Personal Access Token
In order to access the dispatches endpoint, you’ll need a Personal Access Token (PAT) which grants programmatic access
to your repositories. Here’s how I generated a fine-grained one:
- In GitHub, click on your profile picture in the top-right and select “Settings”.
- Click “Developer settings”, at the bottom-left of the settings page.
- Click “Personal access tokens” / “Fine-grained tokens” on the left-hand side.
- Click “Generate new token”.
- Give it a name. Since it will have fine-grained permissions, give it a sensible name and description reflecting that.
- Under “Repository access”, choose “Only select repositories”. In the widget that appears, choose the target
repository (in our example, this is
tests). This limits the damage that it can cause. - Under “Repository permissions”, you’ll need to choose “Contents: Read and write”, per the documentation here.
- Click “Generate token”.
- Important: you’re going to need the content of the secret later (it starts with
github_pat_), so copy it to a scratch text file or somewhere. Do NOT check it in.
Triggering it from the source repository
Create a workflow in the-app that includes the curl command from above.

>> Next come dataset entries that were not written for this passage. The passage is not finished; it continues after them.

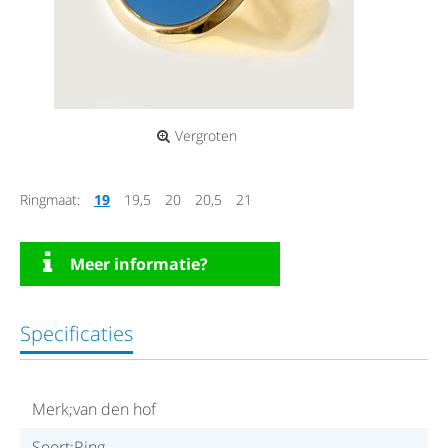
Vergroten
Ringmaat:
19
19,5
20
20,5
21
Meer informatie?
Specificaties
Merk;van den hof
Soort;Ring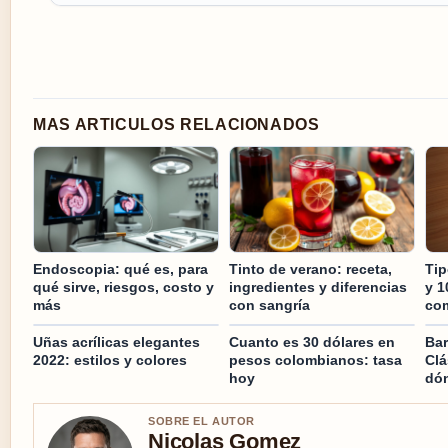
MAS ARTICULOS RELACIONADOS
Endoscopia: qué es, para
Tinto de verano: receta,
Tip
qué sirve, riesgos, costo y
ingredientes y diferencias
y 1
más
con sangría
co
Uñas acrílicas elegantes
Cuanto es 30 dólares en
Bar
2022: estilos y colores
pesos colombianos: tasa
Clá
hoy
dón
SOBRE EL AUTOR
Nicolas Gomez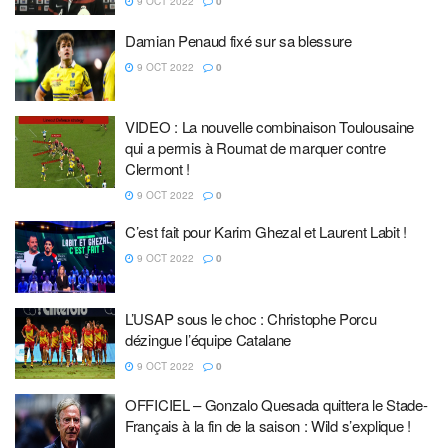
9 OCT 2022
0
Damian Penaud fixé sur sa blessure
9 OCT 2022
0
VIDEO : La nouvelle combinaison Toulousaine
qui a permis à Roumat de marquer contre
Clermont !
9 OCT 2022
0
C’est fait pour Karim Ghezal et Laurent Labit !
9 OCT 2022
0
L’USAP sous le choc : Christophe Porcu
dézingue l’équipe Catalane
9 OCT 2022
0
OFFICIEL – Gonzalo Quesada quittera le Stade-
Français à la fin de la saison : Wild s’explique !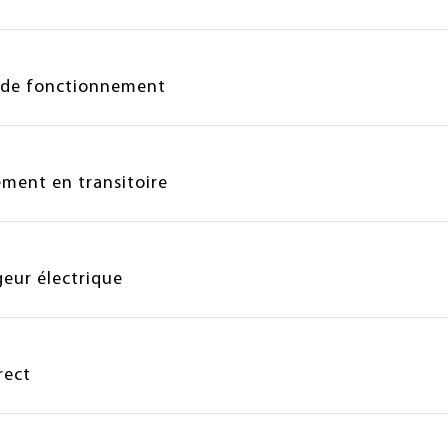
s de fonctionnement
ment en transitoire
eur électrique
rect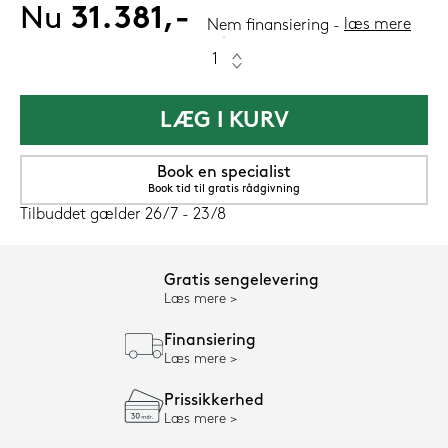
Nu
31.381,-
læs mere
Nem finansiering
LÆG I KURV
Book en specialist
Book tid til gratis rådgivning
Tilbuddet gælder 26/7 - 23/8
Gratis sengelevering
Læs mere
Finansiering
Læs mere
Prissikkerhed
Læs mere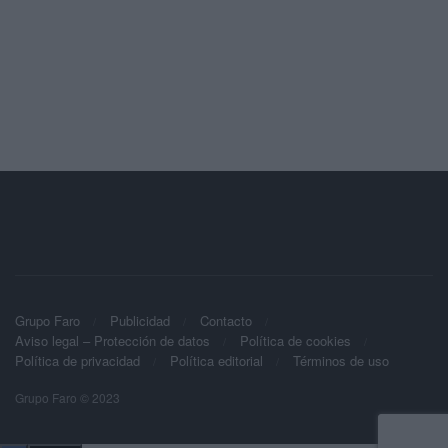
Grupo Faro
Publicidad
Contacto
Aviso legal – Protección de datos
Política de cookies
Política de privacidad
Política editorial
Términos de uso
Grupo Faro © 2023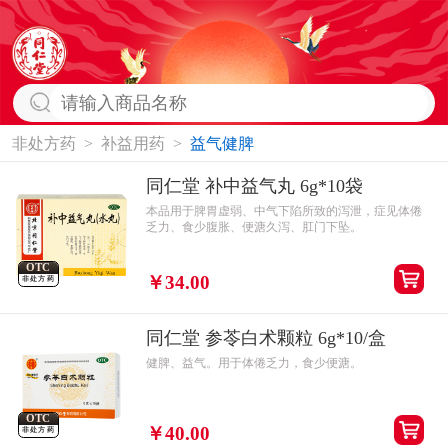
非处方药
>
补益用药
>
益气健脾
同仁堂 补中益气丸 6g*10袋
本品用于脾胃虚弱、中气下陷所致的泻泄，症见体倦
乏力、食少腹胀、便溏久泻、肛门下坠。
OTC
￥34.00
非处方药
同仁堂 参苓白术颗粒 6g*10/盒
健脾、益气。用于体倦乏力，食少便溏。
OTC
￥40.00
非处方药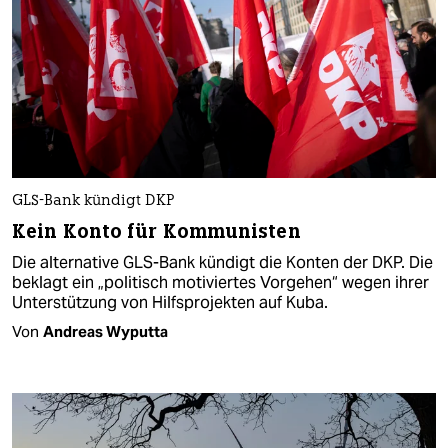
GLS-Bank kündigt DKP
Kein Konto für Kommunisten
Die alternative GLS-Bank kündigt die Konten der DKP. Die
beklagt ein „politisch motiviertes Vorgehen“ wegen ihrer
Unterstützung von Hilfsprojekten auf Kuba.
Von
Andreas Wyputta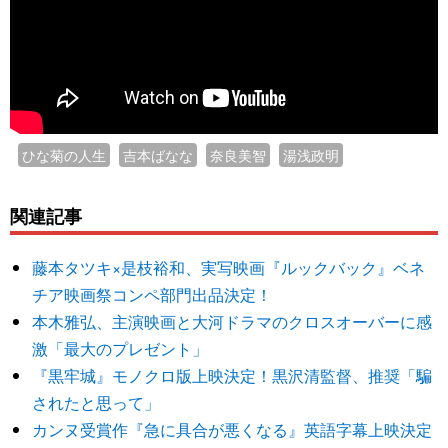
ひな菊の人生
吉本ばなな
奈良美智
湯浅政明
関連記事
藤本タツキ×是枝裕和、実写映画『ルックバック』ベネ
チア映画祭コンペ部門出品決定！
本木雅弘、主演映画と大河ドラマのクロスオーバーに感
激「最大のプレゼント」
『黒牢城』モノクロ版上映決定！黒沢清監督、推奨「騙
されたと思って」
カンヌ受賞作『急に具合が悪くなる』英語字幕上映決定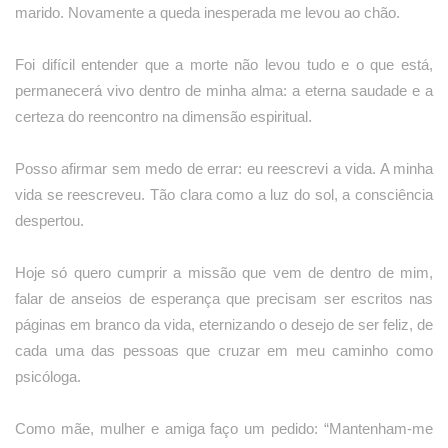
marido. Novamente a queda inesperada me levou ao chão.
Foi difícil entender que a morte não levou tudo e o que está,
permanecerá vivo dentro de minha alma: a eterna saudade e a
certeza do reencontro na dimensão espiritual.
Posso afirmar sem medo de errar: eu reescrevi a vida. A minha
vida se reescreveu. Tão clara como a luz do sol, a consciência
despertou.
Hoje só quero cumprir a missão que vem de dentro de mim,
falar de anseios de esperança que precisam ser escritos nas
páginas em branco da vida, eternizando o desejo de ser feliz, de
cada uma das pessoas que cruzar em meu caminho como
psicóloga.
Como mãe, mulher e amiga faço um pedido: “Mantenham-me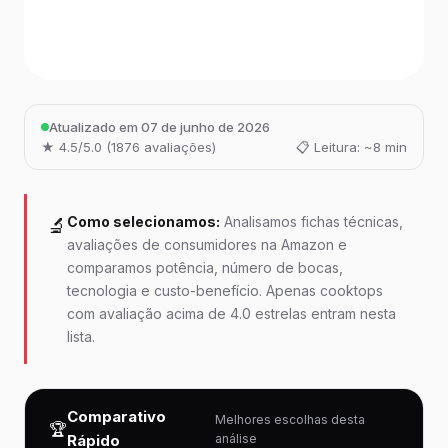
Atualizado em 07 de junho de 2026
★ 4.5/5.0 (1876 avaliações)
📋 Leitura: ~8 min
Como selecionamos:
Analisamos fichas técnicas,
🔬
avaliações de consumidores na Amazon e
comparamos potência, número de bocas,
tecnologia e custo-benefício. Apenas cooktops
com avaliação acima de 4.0 estrelas entram nesta
lista.
Comparativo
Melhores escolhas desta
🏆
Rápido
análise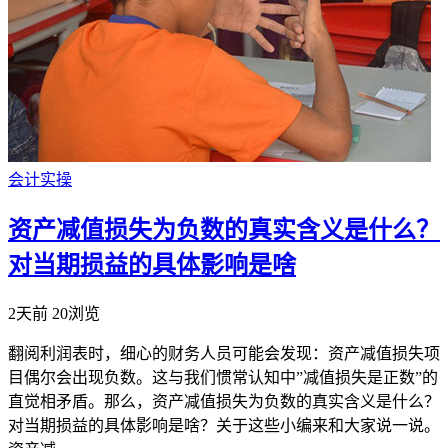
会计实操
资产减值损失为负数的真实含义是什么？
对当期损益的具体影响是啥
2天前
20浏览
翻阅利润表时，细心的财务人员可能会发现：资产减值损失项
目偶尔会出现负数。这与我们惯常认知中”减值损失是正数”的
直觉相矛盾。那么，资产减值损失为负数的真实含义是什么？
对当期损益的具体影响是啥？关于这些小编来和大家说一说。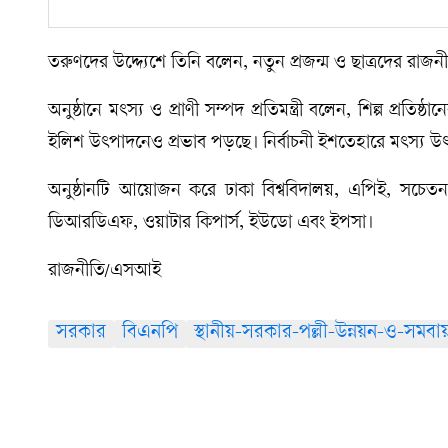
তরুণদের উদ্দ্যেশে তিনি বলেন, নতুন প্রজন্ম ও ছাত্রদের র
অনুষ্ঠানে মৎস্য ও প্রাণী সম্পদ প্রতিমন্ত্রী বলেন, শিল্প প্
ইলিশ উৎপাদনেও প্রভাব পড়ছে। নির্বাচনী ইশতেহারে মৎস্য 
অনুষ্ঠানটি আয়োজন করে ঢাকা বিশ্ববিদালয়, এপিই, সচেতন ফা
ডিআরডিএফ, ওয়াটার কিপার্স, ইউডো এবং ইপসা।
রাজনীতি/এসআই
সরকার
বিএনপি
স্থানীয়-সরকার-পল্লী-উন্নয়ন-ও-সমবায়-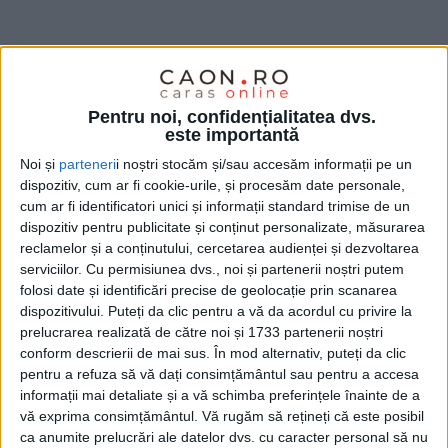
Patru „amicale“
Pentru noi, confidențialitatea dvs.
este importantă
Cu antrenamente de forţă, dar mai cu
Noi și
parteneri
i noștri stocăm și/sau accesăm informații pe un
seamă cu şedinţe în sală,
dispozitiv, cum ar fi cookie-urile, și procesăm date personale,
cum ar fi identificatori unici și informații standard trimise de un
pentru perfecţionarea relaţiilor de joc
dispozitiv pentru publicitate și conținut personalizate, măsurarea
şi de omogenizare a lotului, a şaptelui de
reclamelor și a conținutului, cercetarea audienței și dezvoltarea
serviciilor.
Cu permisiunea dvs., noi și partenerii noștri putem
bază.
folosi date și identificări precise de geolocație prin scanarea
dispozitivului. Puteți da clic pentru a vă da acordul cu privire la
prelucrarea realizată de către noi și 1733 partenerii noștri
conform descrierii de mai sus. În mod alternativ, puteți da clic
pentru a refuza să vă dați consimțământul sau pentru a accesa
informații mai detaliate și a vă schimba preferințele înainte de a
vă exprima consimțământul.
Vă rugăm să rețineți că este posibil
ca anumite prelucrări ale datelor dvs. cu caracter personal să nu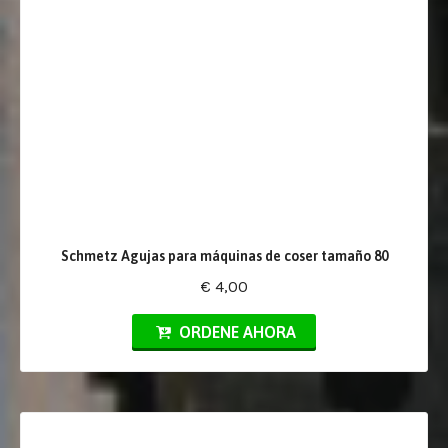
Schmetz Agujas para máquinas de coser tamaño 80
€ 4,00
ORDENE AHORA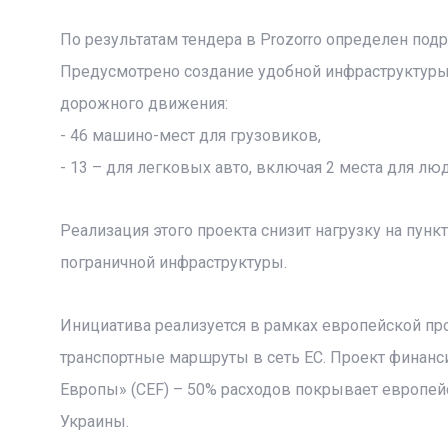
По результатам тендера в Prozorro определен п
Предусмотрено создание удобной инфраструктуры
дорожного движения:
- 46 машино-мест для грузовиков,
- 13 – для легковых авто, включая 2 места для лю
Реализация этого проекта снизит нагрузку на пунк
пограничной инфраструктуры.
Инициатива реализуется в рамках европейской пр
транспортные маршруты в сеть ЕС. Проект финан
Европы» (CEF) – 50% расходов покрывает европейс
Украины.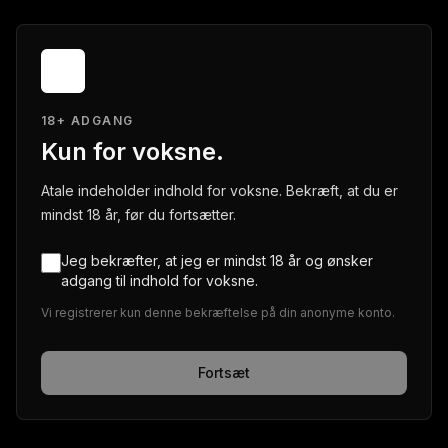
18+ ADGANG
Kun for voksne.
Atale indeholder indhold for voksne. Bekræft, at du er
mindst 18 år, før du fortsætter.
Jeg bekræfter, at jeg er mindst 18 år og ønsker
adgang til indhold for voksne.
Vi registrerer kun denne bekræftelse på din anonyme konto.
Fortsæt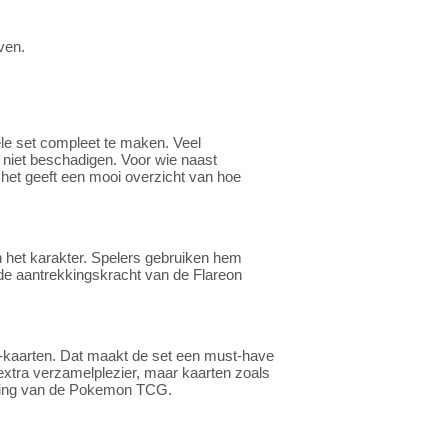
ven.
ele set compleet te maken. Veel
 niet beschadigen. Voor wie naast
 het geeft een mooi overzicht van hoe
n het karakter. Spelers gebruiken hem
 de aantrekkingskracht van de Flareon
-kaarten. Dat maakt de set een must-have
xtra verzamelplezier, maar kaarten zoals
leving van de Pokemon TCG.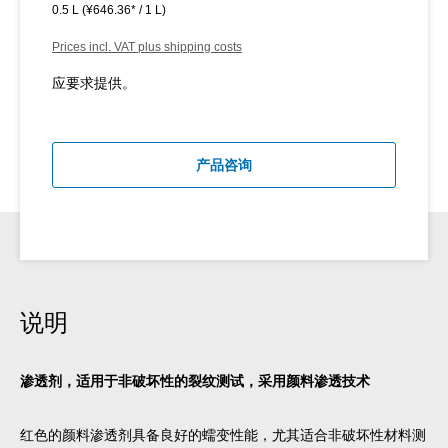
0.5 L
(¥646.36* / 1 L)
Prices incl. VAT plus shipping costs
应要求提供。
产品咨询
说明
渗透剂，适用于非破坏性的裂纹测试，采用颜料渗透技术
红色的颜料渗透剂具备良好的蠕变性能，尤其适合非破坏性材料测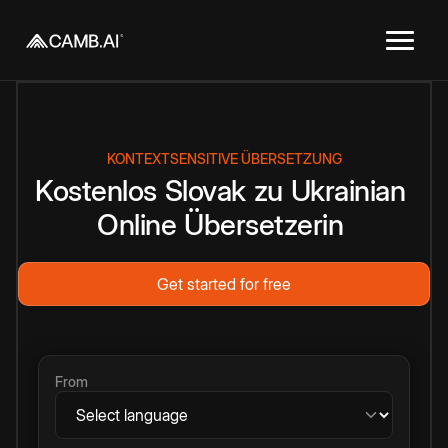
KONTEXTSENSITIVE ÜBERSETZUNG
Kostenlos
Slovak
zu
Ukrainian
Online
Übersetzerin
Get started for free
From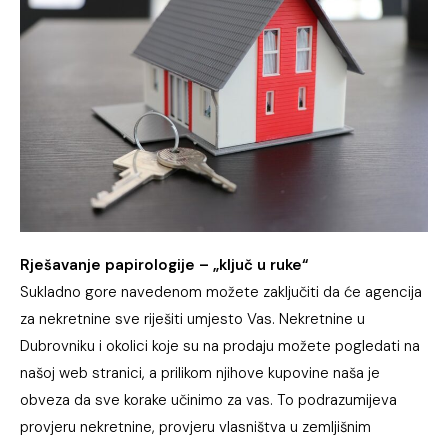
Rješavanje papirologije – „ključ u ruke“
Sukladno gore navedenom možete zaključiti da će agencija
za nekretnine sve riješiti umjesto Vas. Nekretnine u
Dubrovniku i okolici koje su na prodaju možete pogledati na
našoj web stranici, a prilikom njihove kupovine naša je
obveza da sve korake učinimo za vas. To podrazumijeva
provjeru nekretnine, provjeru vlasništva u zemljišnim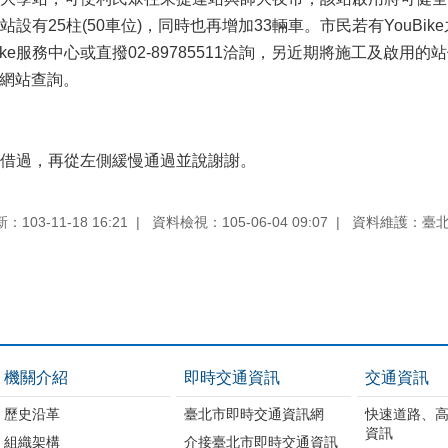
設有25柱(50車位)，同時也再增加33輛車。市民若有YouBi
uBike服務中心或直撥02-89785511洽詢，另近期將施工及啟用的站位，可至交
.tw)網站查詢。
借過，再從左側緩慢通過並說謝謝。
103-11-18 16:21
資料檢視：105-06-04 09:07
資料維護：臺
機關介紹
即時交通資訊
交通資訊
歷史沿革
臺北市即時交通資訊網
快速道路、
資訊
組織架構
介接臺北市即時交通資訊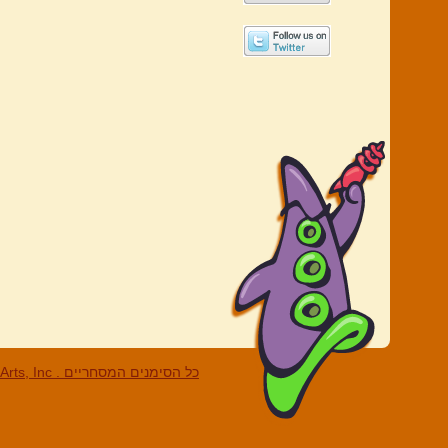
LucasArts, Inc . כל הסי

# .github/workflows/trigger-integration-tests.yaml
name: "Trigger Integration Tests"
# Run this action when there's a push to 'main'.
on:
push:
branches: ["main"]
jobs:
trigger-integration-tests:
name: "Trigger Integration Tests"
runs-on: ubuntu-latest
steps:
- name: "Trigger Integration Tests"
run: |
target_repo=the-tests
curl -qs \
--fail-with-body \
-L \
-X POST \
-H "Accept: application/vnd.github+json" \
-H "Authorization: Bearer ${{ secrets.THE_TESTS_PAT }}" \
-H "X-GitHub-Api-Version: 2022-11-28" \
https://api.github.com/repos/$GITHUB_REPOSITORY_OWNER/$target_repo/dispatches \
-d '{"event_type":"integration-tests"}'
Notes:
- I used
$GITHUB_REPOSITORY_OWNER, which evaluates to the owner of this repository (i.e.the-app). This means that if both repositories are forked, it’ll trigger the tests in the correct fork. - If you want to use an environment variable in
event_type:, bear in mind shell quoting rules. - You’ll need to configure the
THE_TESTS_PATsecret; see below.
Secrets
Workflows can access secrets using the ${{ secrets.NAME }} syntax. We’ll use this to access the Personal Access Token
that we created above.
- In the
the-apprepository (the “source”), click on “Settings” at the top. - Click on “Secrets and variables” on the left-hand side, under “Security”.
- Click on “Actions”.
- Click on “New repository secret”.
- Give it a name. In the above workflow step, it was called
THE_TESTS_PAT, so use that. - Paste in the
github_pat_...secret from earlier. - Click “Add secret”.
Conclusion
At this point, any push to main in the-app should trigger the “Run Integration Tests” workflow in the-tests. You
can extend so that the-app, the-lib, the-other-lib, etc. all trigger the integration tests when they’re pushed to.
What’s missing?
- Triggering
the-testsfor pull requests against dependencies. I’ll dig into that later – it’ll require messing with dependency versions. - Triggering the integration tests only if all of the actions in
the-appsucceed. If that’s all in a single workflow file, it’ll get ugly. “Reusable workflows” can probably help here.
What’s annoying?
- If you have multiple dependencies, you need to add the triggering workflow to each of them. It might be better to use a time-based polling mechanism instead.
- If you push to more than one dependency, it’ll trigger multiple times and might not wait until everything’s quieted down.